Your task is to copy the data exactly while leaving out every picture.

##### Task data

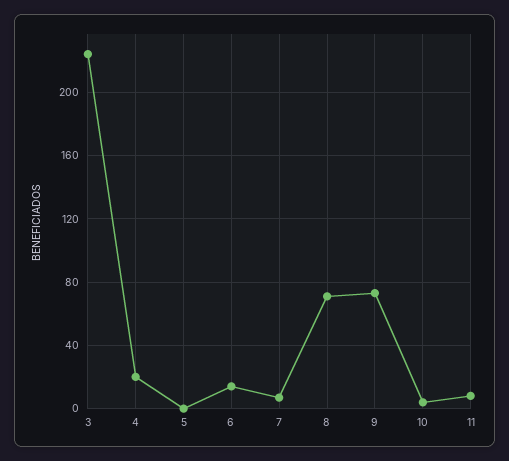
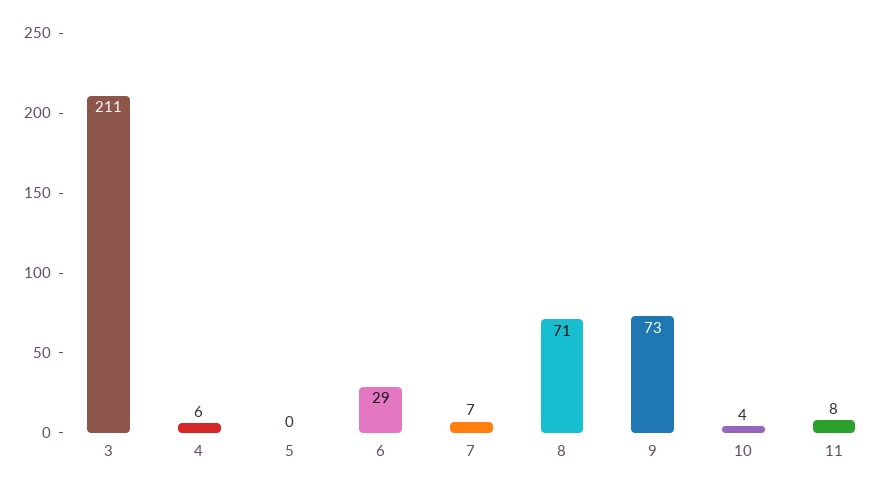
  {
-   "3": 225,
+   "3": 211,
-   "4": 20,
+   "4": 6,
    "5": 0,
-   "6": 15,
+   "6": 29,
    "7": 7,
    "8": 71,
    "9": 73,
    "10": 4,
    "11": 8
  }

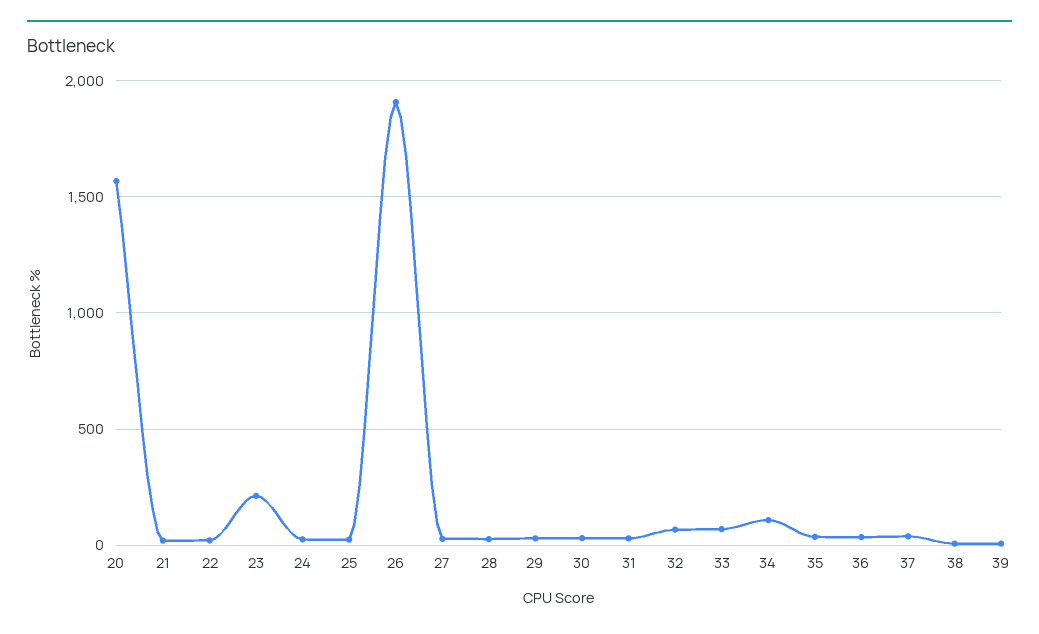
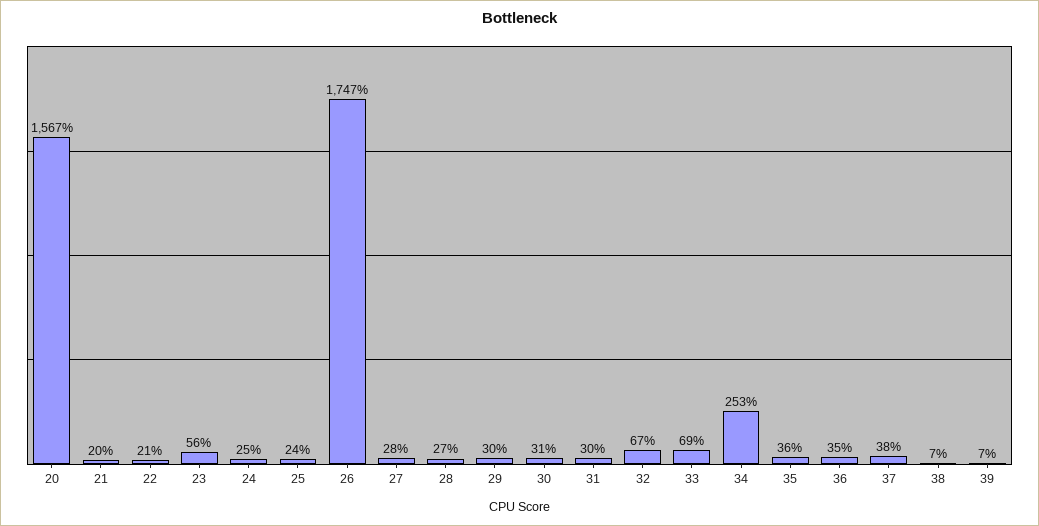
  {
    "20": 1567,
    "21": 20,
    "22": 21,
-   "23": 200,
+   "23": 56,
    "24": 25,
    "25": 24,
-   "26": 1900,
+   "26": 1747,
    "27": 28,
    "28": 27,
    "29": 30,
    "30": 31,
    "31": 30,
    "32": 67,
    "33": 69,
-   "34": 100,
+   "34": 253,
    "35": 36,
    "36": 35,
    "37": 38,
    "38": 7,
    "39": 7
  }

##########

Result of the exercise:
  {
-   "3": 225,
+   "3": 211,
-   "4": 20,
+   "4": 6,
    "5": 0,
-   "6": 15,
+   "6": 29,
    "7": 7,
    "8": 71,
    "9": 73,
    "10": 4,
    "11": 8
  }

  {
    "20": 1567,
    "21": 20,
    "22": 21,
-   "23": 200,
+   "23": 56,
    "24": 25,
    "25": 24,
-   "26": 1900,
+   "26": 1747,
    "27": 28,
    "28": 27,
    "29": 30,
    "30": 31,
    "31": 30,
    "32": 67,
    "33": 69,
-   "34": 100,
+   "34": 253,
    "35": 36,
    "36": 35,
    "37": 38,
    "38": 7,
    "39": 7
  }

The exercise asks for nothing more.